Study 3 used the MI approaches on the linked dataset. It found that although there was a moderate probability of transitioning from underweight or overweight to about the right weight and a minor probability of changing from underweight to overweight, most youths were more likely to stay in the same weight perception as the previous year.

In addition, Study 3 identified predictors associated with weight perception transition over time. Students with underweight BMI, the intention of gaining weight and disagreement with discussing their problems with families in Year 1 had a higher likelihood of perceiving themselves as underweight in Year 2. While overweight and obese or unknown BMI students who had the intention of losing weight and decreased time on social media after COVID-19 in Year 1 were more likely to have an overweight perception in Year 2. Compared to peers who stayed at perceiving about the right weight in Year 2, underweight BMI students had higher odds of remaining underweight perception. In contrast, overweight BMI students with losing weight intention were likely to continue with an overweight perception and transition from about the right weight to an overweight perception. Students who wanted to gain weight were more likely to remain underweight or change from underweight to about the right weight. Notably, students with more participation in muscle-strengthening exercises had a lower likelihood of remaining overweight perception.

Both deep learning models have shown the top significant variables in Year 1 and Year 2 were weight change intention, BMI, skipped breakfast for losing weight, and days in muscle training exercises predicting third-year weight perceptions. The intention of losing weight, higher BMI status such as overweight and obese or unknown, and more days in skipping breakfast for losing weight predicted students towards an overweight perception. In contrast, among the right weight perception group, students tended to stay the same weight or not try to do any weight change, had healthy BMI, had a lower number of days skipping breakfast, and had more days in muscle training. These results were consistent with the weight perception transition-associated predictors from the Multinomial logistic regression.

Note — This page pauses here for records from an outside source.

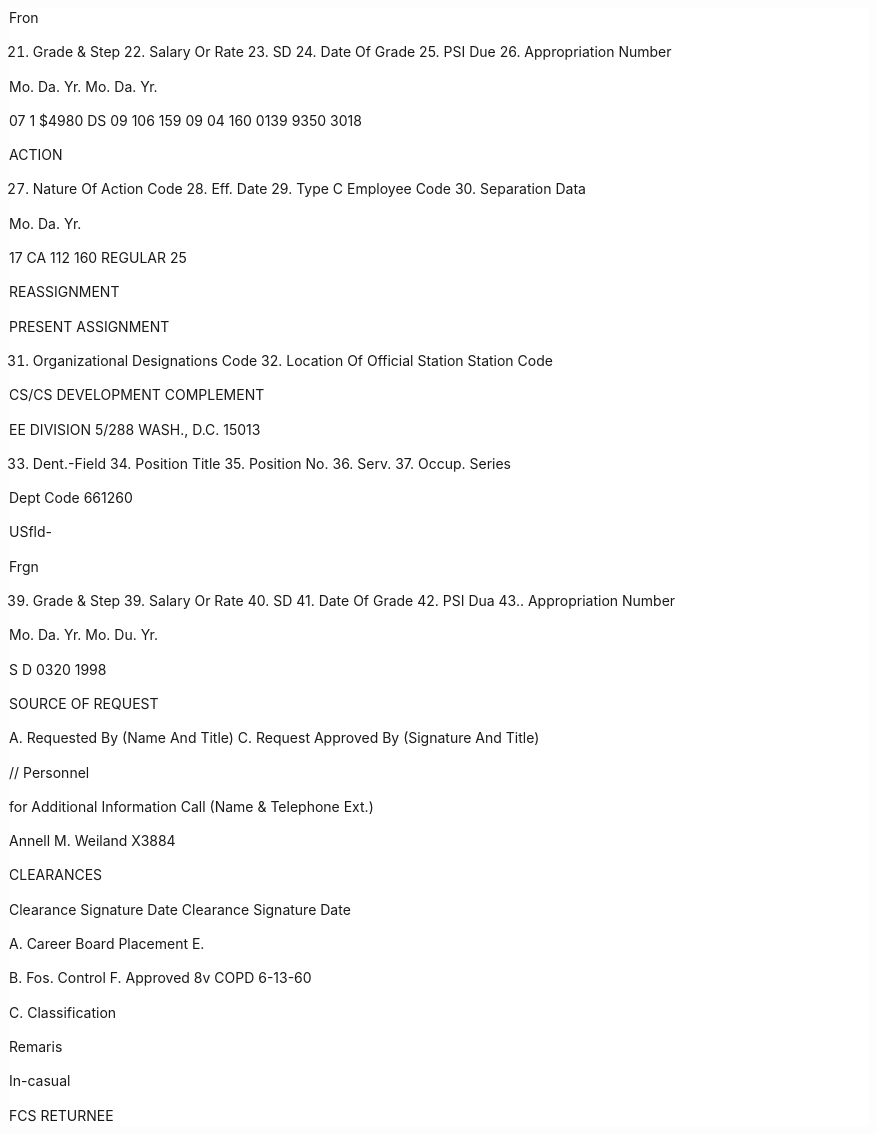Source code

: Fron

21. Grade & Step 22. Salary Or Rate 23. SD 24. Date Of Grade 25. PSI Due 26. Appropriation Number

Mo. Da. Yr. Mo. Da. Yr.

07 1 $4980 DS 09 106 159 09 04 160 0139 9350 3018

ACTION

27. Nature Of Action Code 28. Eff. Date 29. Type C Employee Code 30. Separation Data

Mo. Da. Yr.

17 CA 112 160 REGULAR 25

REASSIGNMENT

PRESENT ASSIGNMENT

31. Organizational Designations Code 32. Location Of Official Station Station Code

CS/CS DEVELOPMENT COMPLEMENT

EE DIVISION 5/288 WASH., D.C. 15013

33. Dent.-Field 34. Position Title 35. Position No. 36. Serv. 37. Occup. Series

Dept Code 661260

USfld-

Frgn

39. Grade & Step 39. Salary Or Rate 40. SD 41. Date Of Grade 42. PSI Dua 43.. Appropriation Number

Mo. Da. Yr. Mo. Du. Yr.

S D 0320 1998

SOURCE OF REQUEST

A. Requested By (Name And Title) C. Request Approved By (Signature And Title)

// Personnel

for Additional Information Call (Name & Telephone Ext.)

Annell M. Weiland X3884

CLEARANCES

Clearance Signature Date Clearance Signature Date

A. Career Board Placement E.

B. Fos. Control F. Approved 8v COPD 6-13-60

C. Classification

Remaris

In-casual

FCS RETURNEE
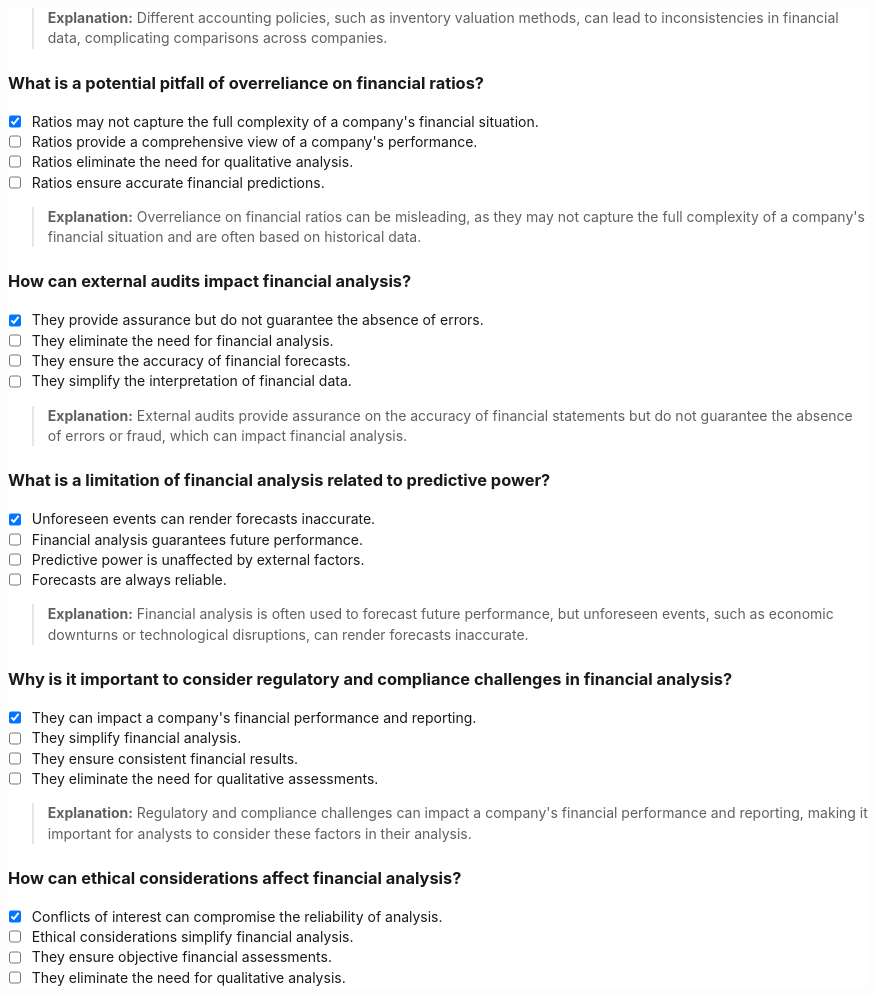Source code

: > **Explanation:** Different accounting policies, such as inventory valuation methods, can lead to inconsistencies in financial data, complicating comparisons across companies.

### What is a potential pitfall of overreliance on financial ratios?

- [x] Ratios may not capture the full complexity of a company's financial situation.
- [ ] Ratios provide a comprehensive view of a company's performance.
- [ ] Ratios eliminate the need for qualitative analysis.
- [ ] Ratios ensure accurate financial predictions.

> **Explanation:** Overreliance on financial ratios can be misleading, as they may not capture the full complexity of a company's financial situation and are often based on historical data.

### How can external audits impact financial analysis?

- [x] They provide assurance but do not guarantee the absence of errors.
- [ ] They eliminate the need for financial analysis.
- [ ] They ensure the accuracy of financial forecasts.
- [ ] They simplify the interpretation of financial data.

> **Explanation:** External audits provide assurance on the accuracy of financial statements but do not guarantee the absence of errors or fraud, which can impact financial analysis.

### What is a limitation of financial analysis related to predictive power?

- [x] Unforeseen events can render forecasts inaccurate.
- [ ] Financial analysis guarantees future performance.
- [ ] Predictive power is unaffected by external factors.
- [ ] Forecasts are always reliable.

> **Explanation:** Financial analysis is often used to forecast future performance, but unforeseen events, such as economic downturns or technological disruptions, can render forecasts inaccurate.

### Why is it important to consider regulatory and compliance challenges in financial analysis?

- [x] They can impact a company's financial performance and reporting.
- [ ] They simplify financial analysis.
- [ ] They ensure consistent financial results.
- [ ] They eliminate the need for qualitative assessments.

> **Explanation:** Regulatory and compliance challenges can impact a company's financial performance and reporting, making it important for analysts to consider these factors in their analysis.

### How can ethical considerations affect financial analysis?

- [x] Conflicts of interest can compromise the reliability of analysis.
- [ ] Ethical considerations simplify financial analysis.
- [ ] They ensure objective financial assessments.
- [ ] They eliminate the need for qualitative analysis.
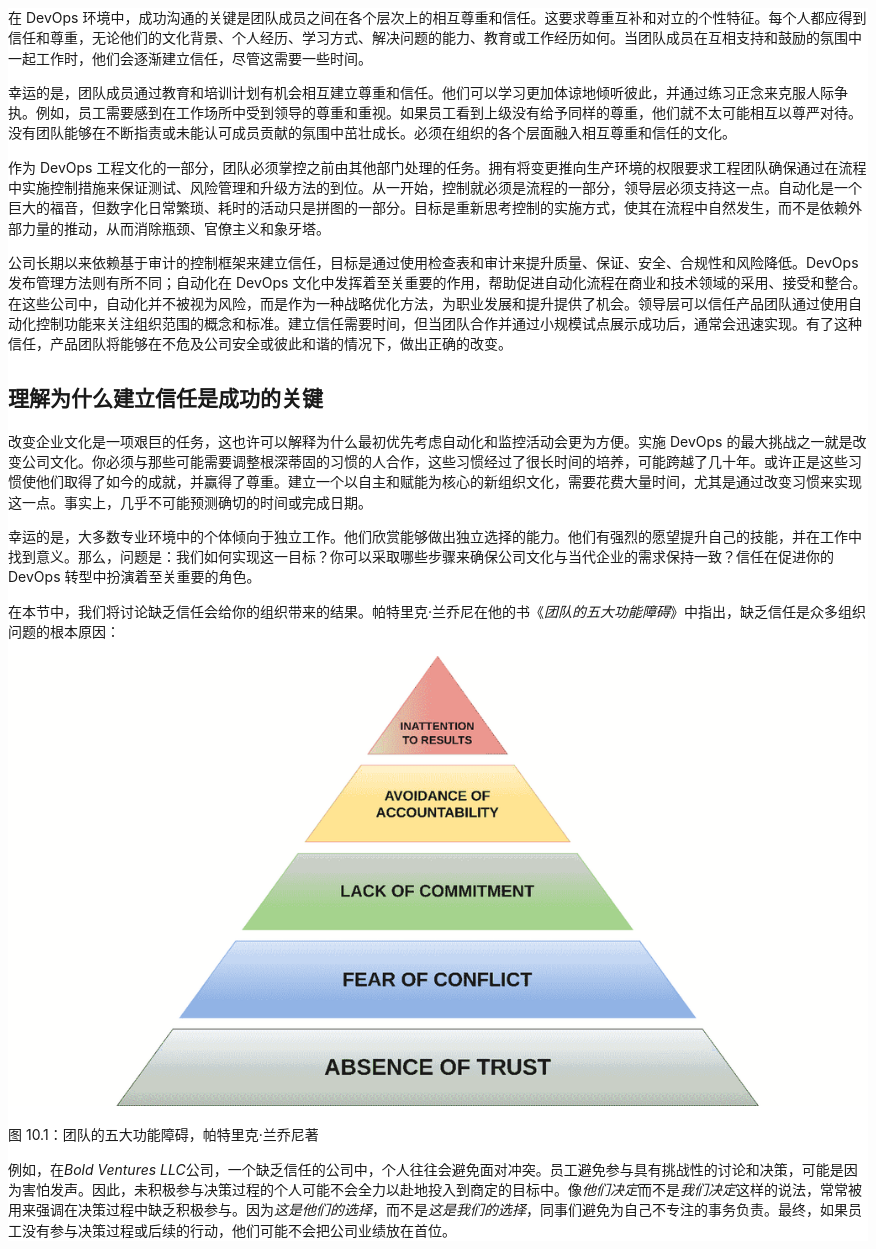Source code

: 在 DevOps 环境中，成功沟通的关键是团队成员之间在各个层次上的相互尊重和信任。这要求尊重互补和对立的个性特征。每个人都应得到信任和尊重，无论他们的文化背景、个人经历、学习方式、解决问题的能力、教育或工作经历如何。当团队成员在互相支持和鼓励的氛围中一起工作时，他们会逐渐建立信任，尽管这需要一些时间。

幸运的是，团队成员通过教育和培训计划有机会相互建立尊重和信任。他们可以学习更加体谅地倾听彼此，并通过练习正念来克服人际争执。例如，员工需要感到在工作场所中受到领导的尊重和重视。如果员工看到上级没有给予同样的尊重，他们就不太可能相互以尊严对待。没有团队能够在不断指责或未能认可成员贡献的氛围中茁壮成长。必须在组织的各个层面融入相互尊重和信任的文化。

作为 DevOps 工程文化的一部分，团队必须掌控之前由其他部门处理的任务。拥有将变更推向生产环境的权限要求工程团队确保通过在流程中实施控制措施来保证测试、风险管理和升级方法的到位。从一开始，控制就必须是流程的一部分，领导层必须支持这一点。自动化是一个巨大的福音，但数字化日常繁琐、耗时的活动只是拼图的一部分。目标是重新思考控制的实施方式，使其在流程中自然发生，而不是依赖外部力量的推动，从而消除瓶颈、官僚主义和象牙塔。

公司长期以来依赖基于审计的控制框架来建立信任，目标是通过使用检查表和审计来提升质量、保证、安全、合规性和风险降低。DevOps 发布管理方法则有所不同；自动化在 DevOps 文化中发挥着至关重要的作用，帮助促进自动化流程在商业和技术领域的采用、接受和整合。在这些公司中，自动化并不被视为风险，而是作为一种战略优化方法，为职业发展和提升提供了机会。领导层可以信任产品团队通过使用自动化控制功能来关注组织范围的概念和标准。建立信任需要时间，但当团队合作并通过小规模试点展示成功后，通常会迅速实现。有了这种信任，产品团队将能够在不危及公司安全或彼此和谐的情况下，做出正确的改变。

## 理解为什么建立信任是成功的关键

改变企业文化是一项艰巨的任务，这也许可以解释为什么最初优先考虑自动化和监控活动会更为方便。实施 DevOps 的最大挑战之一就是改变公司文化。你必须与那些可能需要调整根深蒂固的习惯的人合作，这些习惯经过了很长时间的培养，可能跨越了几十年。或许正是这些习惯使他们取得了如今的成就，并赢得了尊重。建立一个以自主和赋能为核心的新组织文化，需要花费大量时间，尤其是通过改变习惯来实现这一点。事实上，几乎不可能预测确切的时间或完成日期。

幸运的是，大多数专业环境中的个体倾向于独立工作。他们欣赏能够做出独立选择的能力。他们有强烈的愿望提升自己的技能，并在工作中找到意义。那么，问题是：我们如何实现这一目标？你可以采取哪些步骤来确保公司文化与当代企业的需求保持一致？信任在促进你的 DevOps 转型中扮演着至关重要的角色。

在本节中，我们将讨论缺乏信任会给你的组织带来的结果。帕特里克·兰乔尼在他的书《*团队的五大功能障碍*》中指出，缺乏信任是众多组织问题的根本原因：

![图 10.1：团队的五大功能障碍，帕特里克·兰乔尼著](img/B21803_10_1.jpg)

图 10.1：团队的五大功能障碍，帕特里克·兰乔尼著

例如，在*Bold Ventures LLC*公司，一个缺乏信任的公司中，个人往往会避免面对冲突。员工避免参与具有挑战性的讨论和决策，可能是因为害怕发声。因此，未积极参与决策过程的个人可能不会全力以赴地投入到商定的目标中。像*他们决定*而不是*我们决定*这样的说法，常常被用来强调在决策过程中缺乏积极参与。因为*这是他们的选择*，而不是*这是我们的选择*，同事们避免为自己不专注的事务负责。最终，如果员工没有参与决策过程或后续的行动，他们可能不会把公司业绩放在首位。
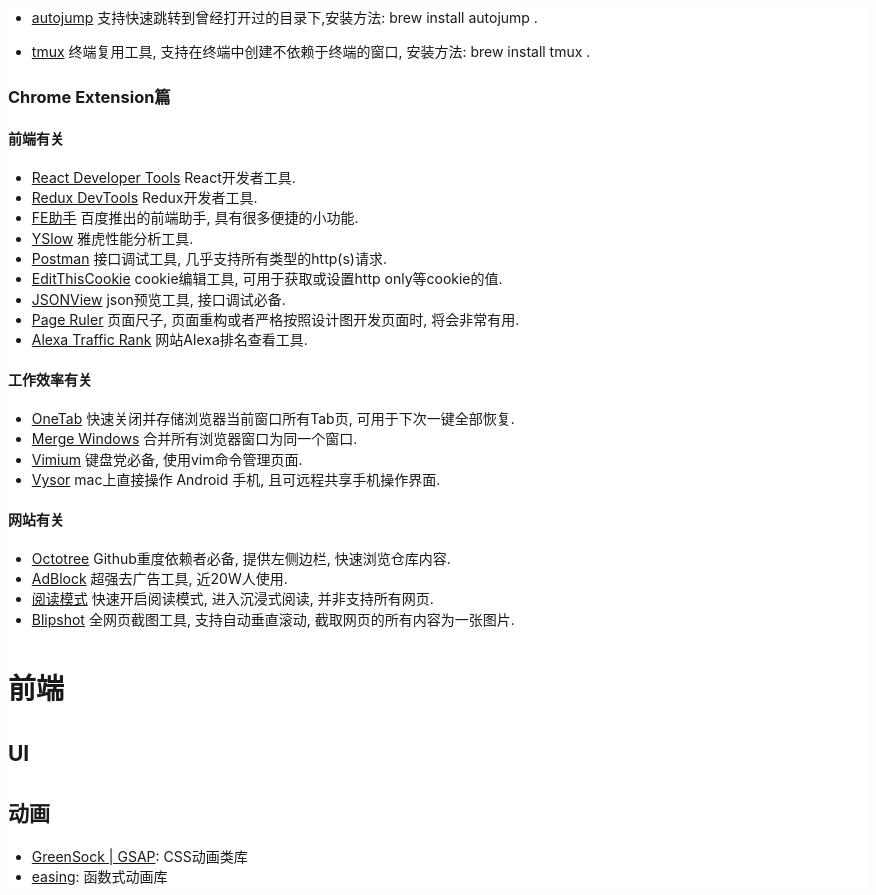   - [autojump](https://github.com/wting/autojump) 支持快速跳转到曾经打开过的目录下,安装方法: brew install autojump .

  - [tmux](http://tmux.github.io/) 终端复用工具, 支持在终端中创建不依赖于终端的窗口, 安装方法: brew install tmux .

  ### Chrome Extension篇

  #### 前端有关

  - [React Developer Tools](https://chrome.google.com/webstore/detail/react-developer-tools/fmkadmapgofadopljbjfkapdkoienihi) React开发者工具.
  - [Redux DevTools](https://chrome.google.com/webstore/detail/redux-devtools/lmhkpmbekcpmknklioeibfkpmmfibljd) Redux开发者工具.
  - [FE助手](https://chrome.google.com/webstore/detail/web%E5%89%8D%E7%AB%AF%E5%8A%A9%E6%89%8Bfehelper/pkgccpejnmalmdinmhkkfafefagiiiad0) 百度推出的前端助手, 具有很多便捷的小功能.
  - [YSlow](https://chrome.google.com/webstore/detail/yslow/ninejjcohidippngpapiilnmkgllmakh) 雅虎性能分析工具.
  - [Postman](https://chrome.google.com/webstore/detail/postman/fhbjgbiflinjbdggehcddcbncdddomop) 接口调试工具, 几乎支持所有类型的http(s)请求.
  - [EditThisCookie](https://chrome.google.com/webstore/detail/editthiscookie/fngmhnnpilhplaeedifhccceomclgfbg?utm_source=chrome-ntp-icon) cookie编辑工具, 可用于获取或设置http only等cookie的值.
  - [JSONView](https://chrome.google.com/webstore/detail/jsonview/chklaanhfefbnpoihckbnefhakgolnmc) json预览工具, 接口调试必备.
  - [Page Ruler](https://chrome.google.com/webstore/detail/page-ruler/jlpkojjdgbllmedoapgfodplfhcbnbpn) 页面尺子, 页面重构或者严格按照设计图开发页面时, 将会非常有用.
  - [Alexa Traffic Rank](https://chrome.google.com/webstore/detail/alexa-traffic-rank/cknebhggccemgcnbidipinkifmmegdel) 网站Alexa排名查看工具.

  #### 工作效率有关

  - [OneTab](https://chrome.google.com/webstore/detail/onetab/chphlpgkkbolifaimnlloiipkdnihall) 快速关闭并存储浏览器当前窗口所有Tab页, 可用于下次一键全部恢复.
  - [Merge Windows](https://chrome.google.com/webstore/detail/merge-windows/mmpokgfcmbkfdeibafoafkiijdbfblfg) 合并所有浏览器窗口为同一个窗口.
  - [Vimium](https://chrome.google.com/webstore/detail/vimium/dbepggeogbaibhgnhhndojpepiihcmeb) 键盘党必备, 使用vim命令管理页面.
  - [Vysor](https://chrome.google.com/webstore/detail/vysor/gidgenkbbabolejbgbpnhbimgjbffefm) mac上直接操作 Android 手机, 且可远程共享手机操作界面.

  #### 网站有关

  - [Octotree](https://chrome.google.com/webstore/detail/octotree/bkhaagjahfmjljalopjnoealnfndnagc) Github重度依赖者必备, 提供左侧边栏, 快速浏览仓库内容.
  - [AdBlock](https://chrome.google.com/webstore/detail/adblock/gighmmpiobklfepjocnamgkkbiglidom) 超强去广告工具, 近20W人使用.
  - [阅读模式](https://chrome.google.com/webstore/detail/reader-view/iibolhpkjjmoepndefdmdlmbpfhlgjpl) 快速开启阅读模式, 进入沉浸式阅读, 并非支持所有网页.
  - [Blipshot](https://chrome.google.com/webstore/detail/blipshot-one-click-full-p/mdaboflcmhejfihjcbmdiebgfchigjcf?utm_source=chrome-ntp-icon) 全网页截图工具, 支持自动垂直滚动, 截取网页的所有内容为一张图片.

# 前端
## UI
## 动画
* [GreenSock | GSAP](https://greensock.com/gsap): CSS动画类库
* [easing](http://robertpenner.com/easing/): 函数式动画库
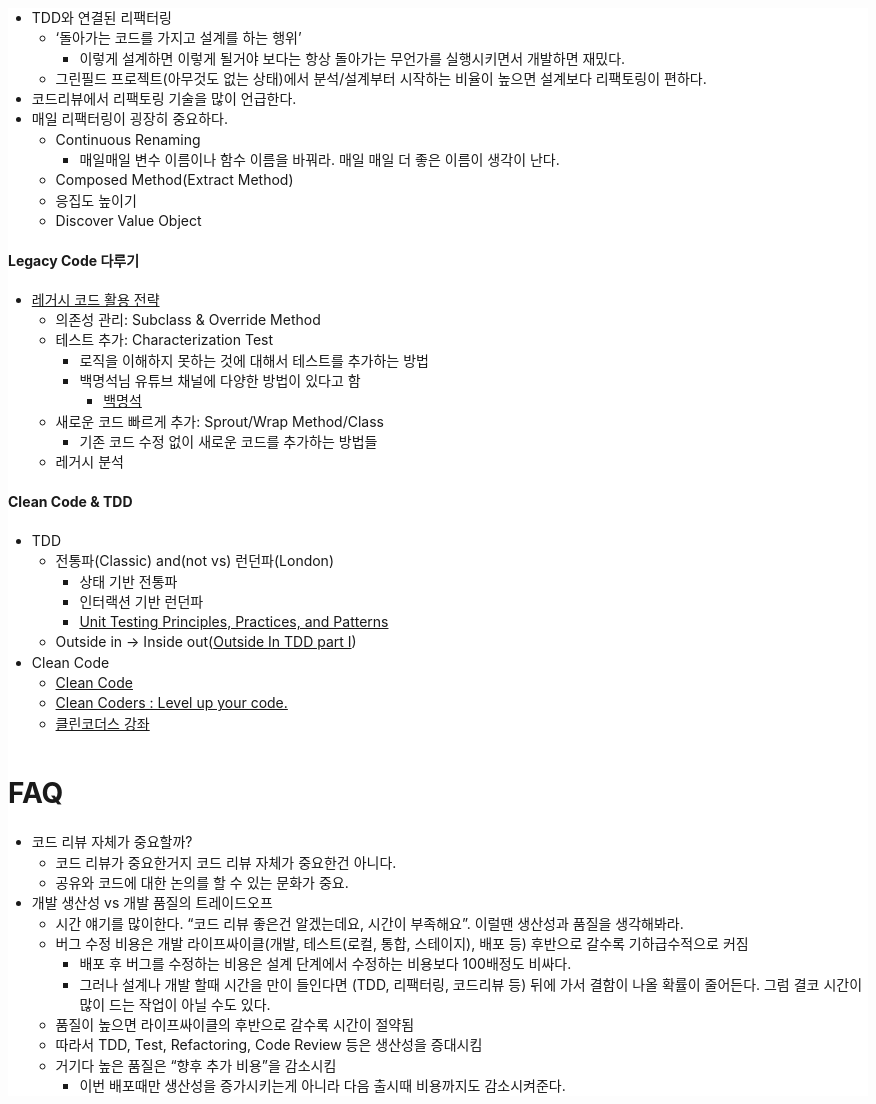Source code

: 
- TDD와 연결된 리팩터링 
  - ‘돌아가는 코드를 가지고 설계를 하는 행위’ 
    - 이렇게 설계하면 이렇게 될거야 보다는 항상 돌아가는 무언가를 실행시키면서 개발하면 재밌다. 
  - 그린필드 프로젝트(아무것도 없는 상태)에서 분석/설계부터 시작하는 비율이 높으면 설계보다 리팩토링이 편하다.
- 코드리뷰에서 리팩토링 기술을 많이 언급한다. 
- 매일 리팩터링이 굉장히 중요하다. 
  - Continuous Renaming 
    - 매일매일 변수 이름이나 함수 이름을 바꿔라. 매일 매일 더 좋은 이름이 생각이 난다. 
  - Composed Method(Extract Method)
  - 응집도 높이기 
  - Discover Value Object


#### Legacy Code 다루기
- [레거시 코드 활용 전략](https://book.naver.com/bookdb/book_detail.nhn?bid=14032002)
  - 의존성 관리: Subclass & Override Method 
  - 테스트 추가: Characterization Test 
    - 로직을 이해하지 못하는 것에 대해서 테스트를 추가하는 방법 
    - 백명석님 유튜브 채널에 다양한 방법이 있다고 함
      - [백명석](https://www.youtube.com/user/codetemplate)
  - 새로운 코드 빠르게 추가: Sprout/Wrap Method/Class 
    - 기존 코드 수정 없이 새로운 코드를 추가하는 방법들 
  - 레거시 분석

#### Clean Code & TDD
- TDD 
  - 전통파(Classic) and(not vs) 런던파(London)
    - 상태 기반 전통파 
    - 인터랙션 기반 런던파 
    - [Unit Testing Principles, Practices, and Patterns](https://book.naver.com/bookdb/book_detail.nhn?bid=16239693)
  - Outside in → Inside out([Outside In TDD part I](https://www.youtube.com/watch?v=XHnuMjah6ps&t=9s))
- Clean Code 
  - [Clean Code](https://book.naver.com/bookdb/book_detail.naver?bid=7390287)
  - [Clean Coders : Level up your code.](https://cleancoders.com/)
  - [클린코더스 강좌](https://www.youtube.com/playlist?list=PLeQ0NTYUDTmMM71Jn1scbEYdLFHz5ZqFA)


# FAQ
- 코드 리뷰 자체가 중요할까? 
  - 코드 리뷰가 중요한거지 코드 리뷰 자체가 중요한건 아니다. 
  - 공유와 코드에 대한 논의를 할 수 있는 문화가 중요. 
- 개발 생산성 vs 개발 품질의 트레이드오프 
  - 시간 얘기를 많이한다. “코드 리뷰 좋은건 알겠는데요, 시간이 부족해요”. 이럴땐 생산성과 품질을 생각해봐라. 
  - 버그 수정 비용은 개발 라이프싸이클(개발, 테스트(로컬, 통합, 스테이지), 배포 등) 후반으로 갈수록 기하급수적으로 커짐 
    - 배포 후 버그를 수정하는 비용은 설계 단계에서 수정하는 비용보다 100배정도 비싸다. 
    - 그러나 설계나 개발 할때 시간을 만이 들인다면 (TDD, 리팩터링, 코드리뷰 등) 뒤에 가서 결함이 나올 확률이 줄어든다. 그럼 결코 시간이 많이 드는 작업이 아닐 수도 있다. 
  - 품질이 높으면 라이프싸이클의 후반으로  갈수록 시간이 절약됨 
  - 따라서 TDD, Test, Refactoring, Code Review 등은 생산성을 증대시킴 
  - 거기다 높은 품질은 “향후 추가 비용”을 감소시킴 
    - 이번 배포때만 생산성을 증가시키는게 아니라 다음 출시때 비용까지도 감소시켜준다.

Conclusion As the first study that focused on Canadian youth behaviour profiles, prediction of BMI and weight perception incorporating multiple machine learning techniques, the result of the dissertation disseminates key messages to the stakeholders who want to understand student behaviour profiles and focus on the preventive intervention on youth obesity. This research emphasized the importance of the school’s environment on youth’s behaviour and the tri-directional relationships among BMI, weight change intention, and weight perception, suggesting future analysis to emphasize these variables when developing healthy behaviour-related strategies. Overall, it illustrated the necessity of establishing educational programs related to BMI and weight perception at school to raise awareness of self-esteem and body image acceptance.